For most, writing begins with inspiration. Something ignites our imagination, and we’re off, jotting down our ideas like a lovestruck youth. There’s no room for doubt, only the wonderful song that fills our thoughts, and the effortless flow of words as we race to keep up. Eventually the song fades, but the memory lingers. For some that’s enough. They may dabble in writing from time to time, but if inspiration doesn’t find them then they’re content to wait, and focus on other things.
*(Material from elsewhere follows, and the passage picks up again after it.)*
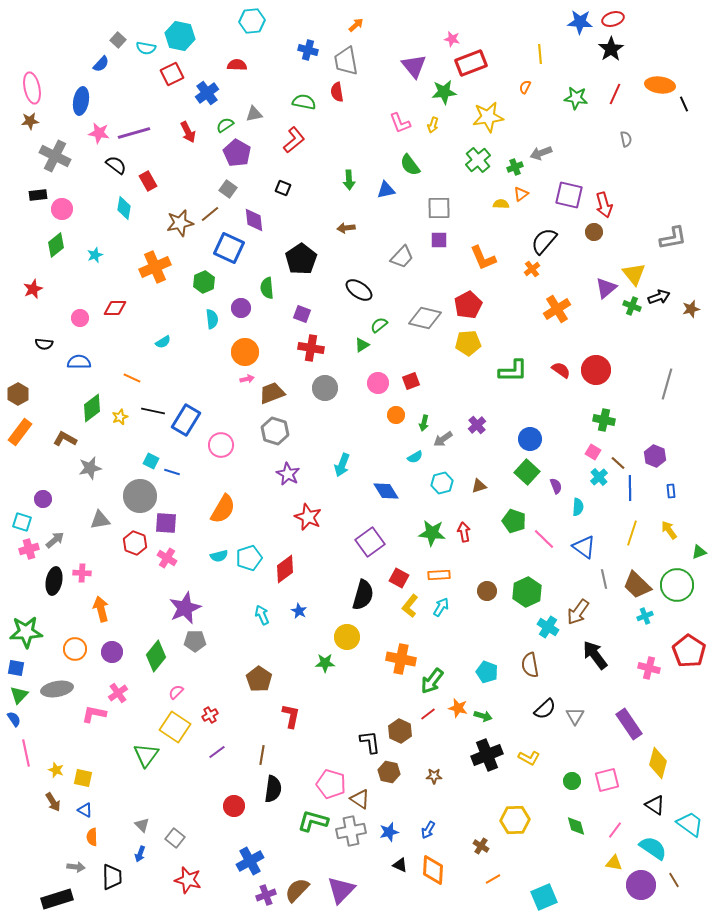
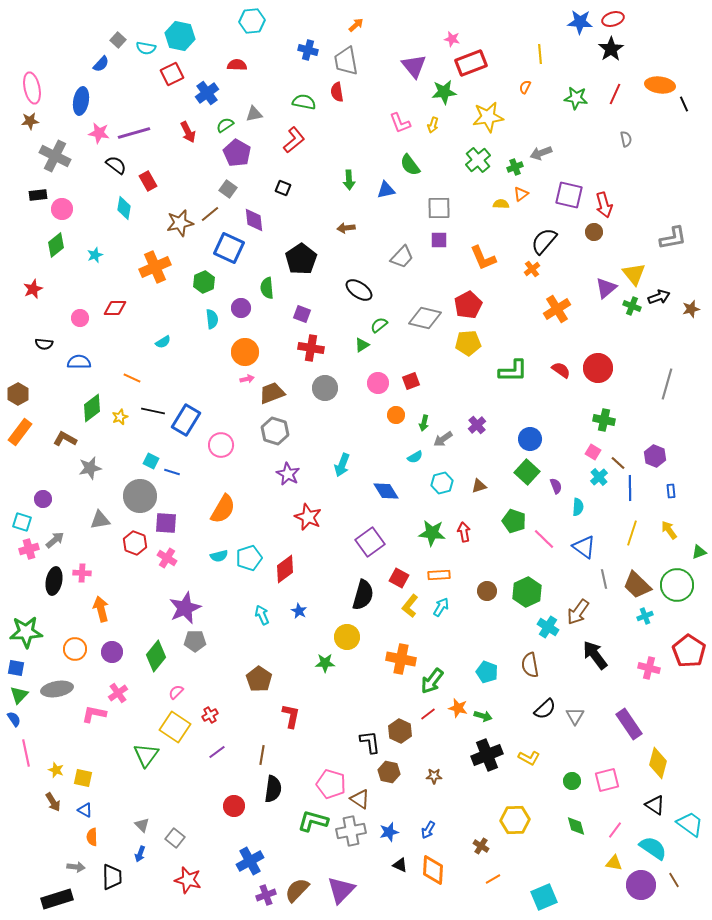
red circle at (596, 370): moved 2 px right, 2 px up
On a basic level all stories are a combination of 4 components; characters, a plot, a setting, and one or more ideas, which in this case refer to the underlying questions being explored. Ideas can be as simple as “how will the protagonist accomplish their goal”, or as complex as the purpose or meaning of life.
Use What You Have
Most stories start small; a character, a conflict, an interesting place. Whichever piece you have, start with that and build out.
Finding the Time
Choose how you’re going to write, whether you prefer to carry a pen and notebook, a recorder to speak into, or a portable computer or smart phone that you can type with. Make sure that whatever you choose fits your needs. It should be small enough for you to comfortably carry it with you and it should be your preferred method or medium for writing. With portable tools you can write anywhere; while waiting for an appointment or meeting, during a break or intermission, or when inspiration randomly strikes.
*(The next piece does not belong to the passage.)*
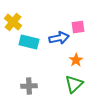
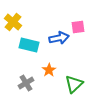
cyan rectangle: moved 3 px down
orange star: moved 27 px left, 10 px down
gray cross: moved 3 px left, 3 px up; rotated 28 degrees counterclockwise
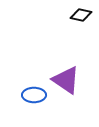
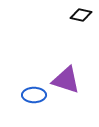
purple triangle: rotated 16 degrees counterclockwise
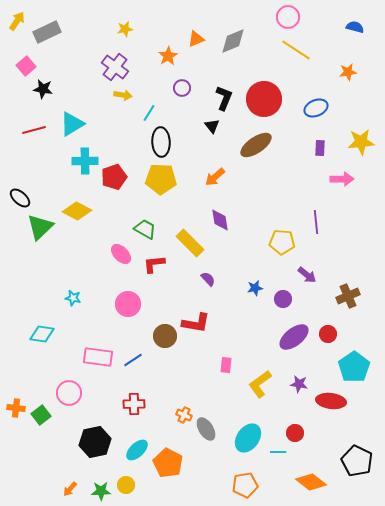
There will be times when you don’t know what to write, or just don’t feel like writing. It’s easy to find other things to do instead of writing. Other times you may feel exhausted or suffer a headache. Here are a few common causes and solutions for writer’s block.
Develop a Routine
1. Find a time at least once a week where you can set aside at least 30 minutes to write.
2. Find a place where you won’t be interrupted, indoors or outdoors. Don’t choose a place where you regularly do something else like play games or sleep. A work space is preferable.
3. Decide if you prefer to type on a computer or write on paper.
4. Start with some free writing. Don’t worry about the quality; just write continuously for a few minutes. Babble onto the page.